Find the word "points" in the data, then copy each line where it is found.

(INFORMATION SUPPLIED)
#####
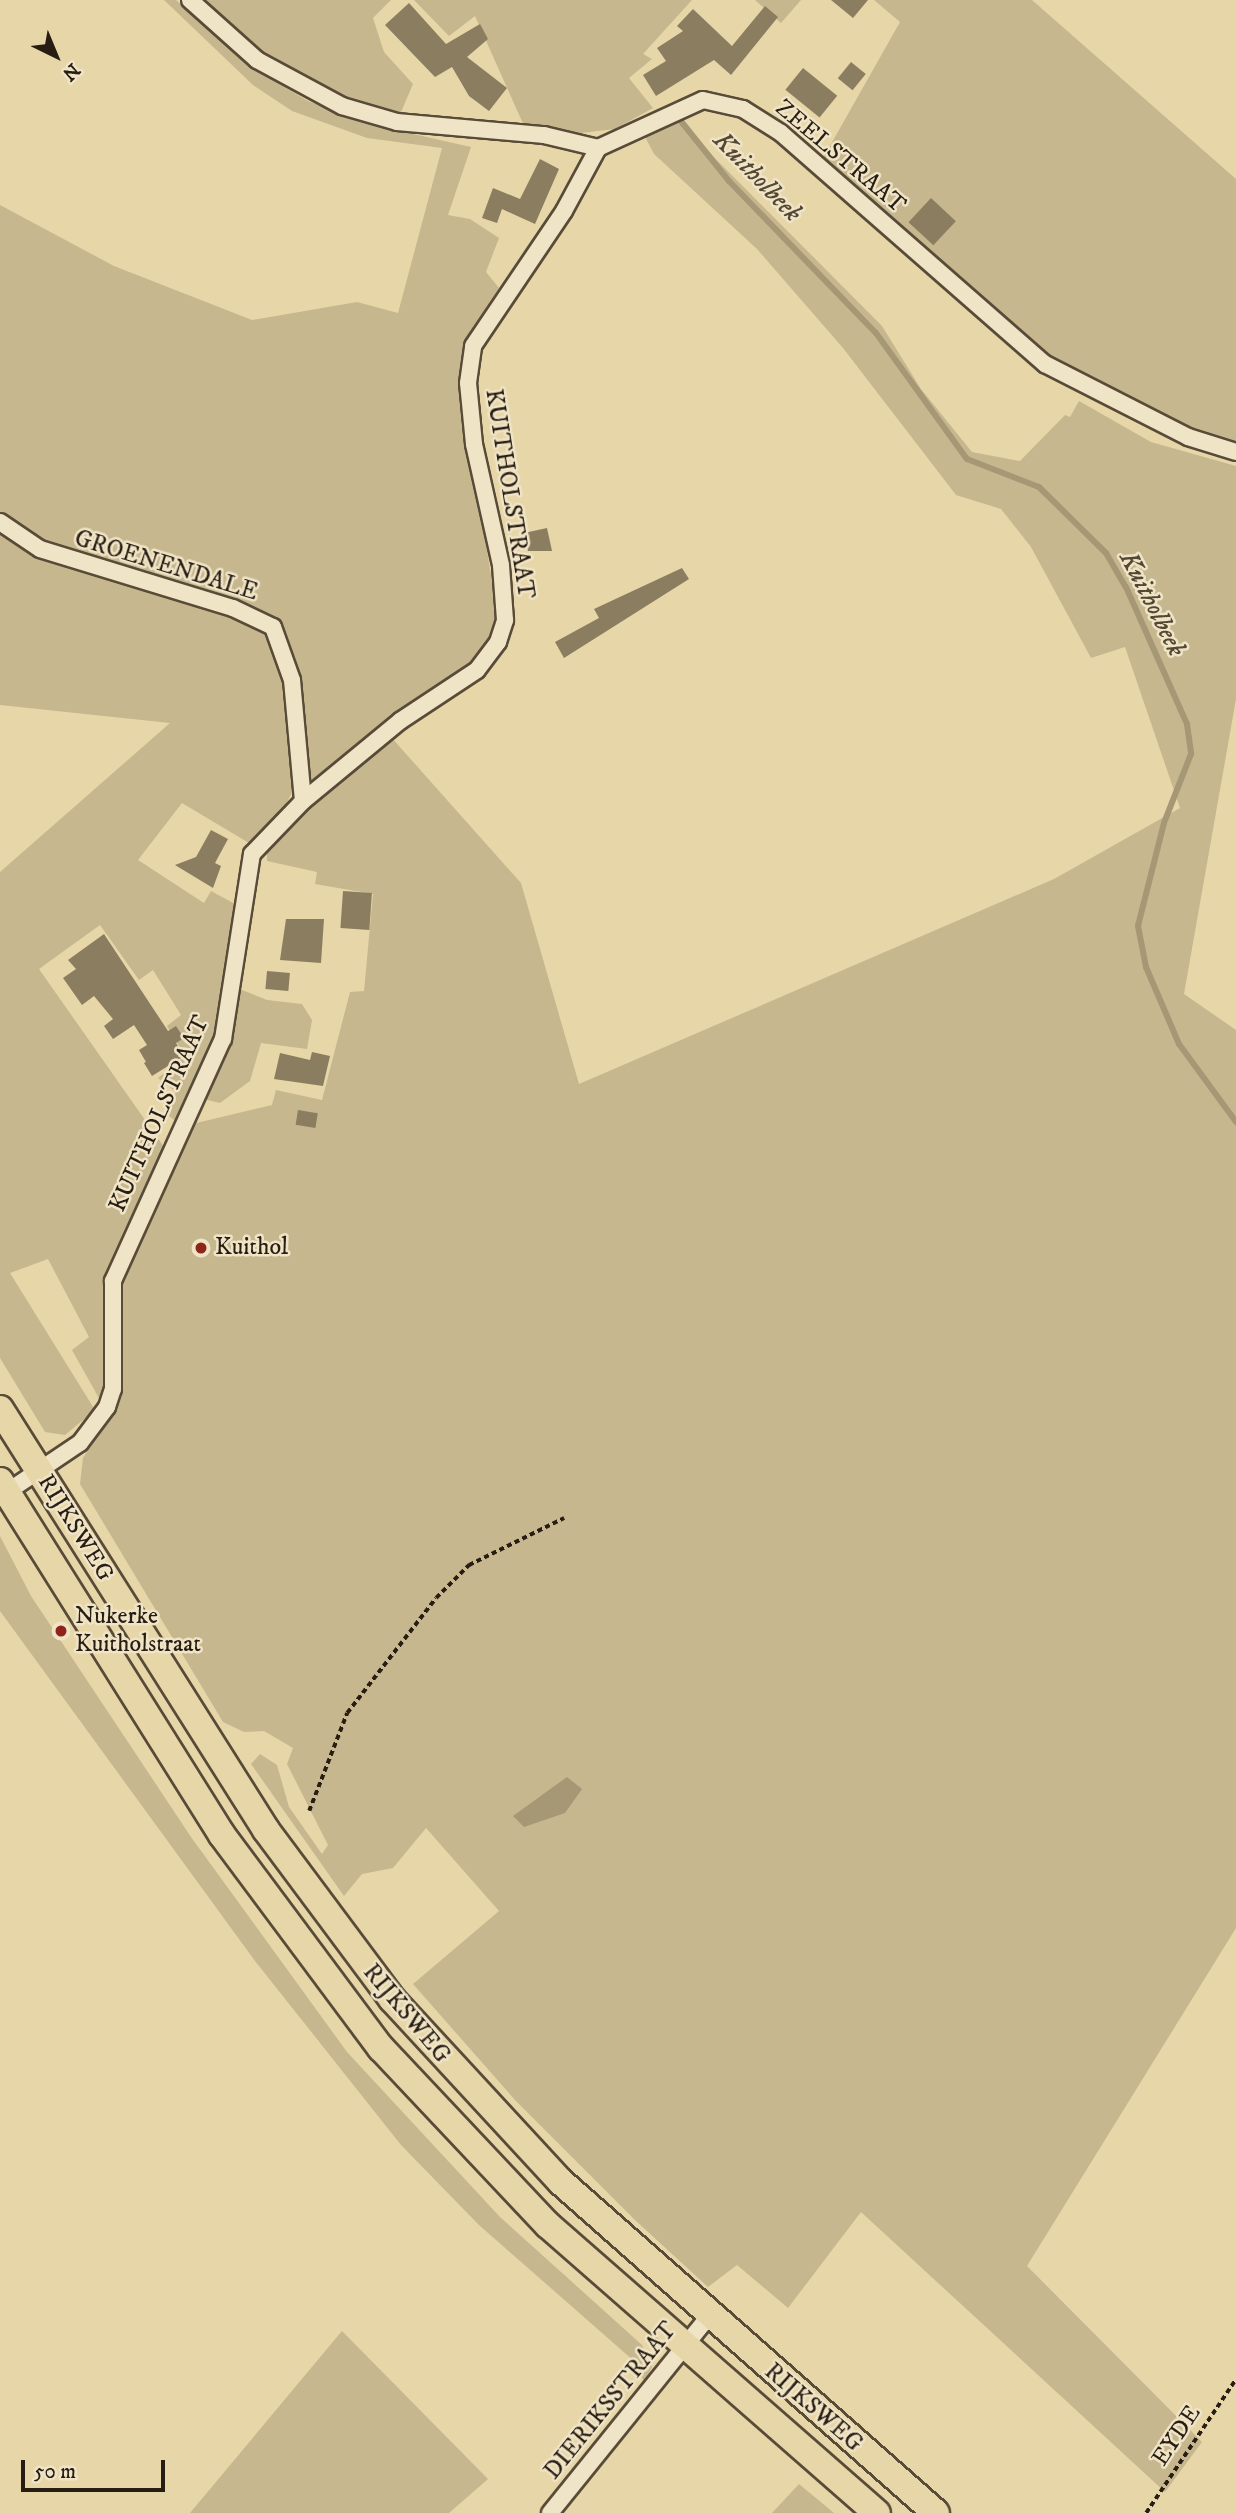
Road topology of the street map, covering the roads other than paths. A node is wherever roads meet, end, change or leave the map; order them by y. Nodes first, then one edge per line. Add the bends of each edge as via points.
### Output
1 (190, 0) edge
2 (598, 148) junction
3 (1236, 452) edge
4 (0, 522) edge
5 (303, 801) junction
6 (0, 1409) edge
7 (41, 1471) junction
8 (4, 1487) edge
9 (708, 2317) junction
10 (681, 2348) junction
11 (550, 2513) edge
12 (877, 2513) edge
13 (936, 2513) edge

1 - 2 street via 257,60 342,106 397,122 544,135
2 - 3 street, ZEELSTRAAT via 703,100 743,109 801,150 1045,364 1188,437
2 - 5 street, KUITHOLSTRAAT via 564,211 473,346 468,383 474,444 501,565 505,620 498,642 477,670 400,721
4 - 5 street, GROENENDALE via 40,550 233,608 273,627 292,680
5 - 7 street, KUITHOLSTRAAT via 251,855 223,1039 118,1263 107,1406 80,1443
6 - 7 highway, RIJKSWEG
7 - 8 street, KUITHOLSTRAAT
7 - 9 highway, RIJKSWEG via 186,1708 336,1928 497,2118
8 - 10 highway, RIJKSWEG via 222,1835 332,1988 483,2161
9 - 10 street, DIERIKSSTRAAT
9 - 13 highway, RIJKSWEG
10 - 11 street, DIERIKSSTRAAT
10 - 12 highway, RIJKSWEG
#####
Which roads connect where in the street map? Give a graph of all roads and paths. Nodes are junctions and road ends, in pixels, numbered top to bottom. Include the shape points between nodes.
#####
(EXERCISE OUTPUT)
Road topology of the street map, covering the roads other than paths. A node is wherever roads meet, end, change or leave the map; order them by y. Nodes first, then one edge per line. Add the bends of each edge as via points.
Which roads connect where in the street map? Give a graph of all roads and paths. Nodes are junctions and road ends, in pixels, numbered top to bottom. Include the shape points between nodes.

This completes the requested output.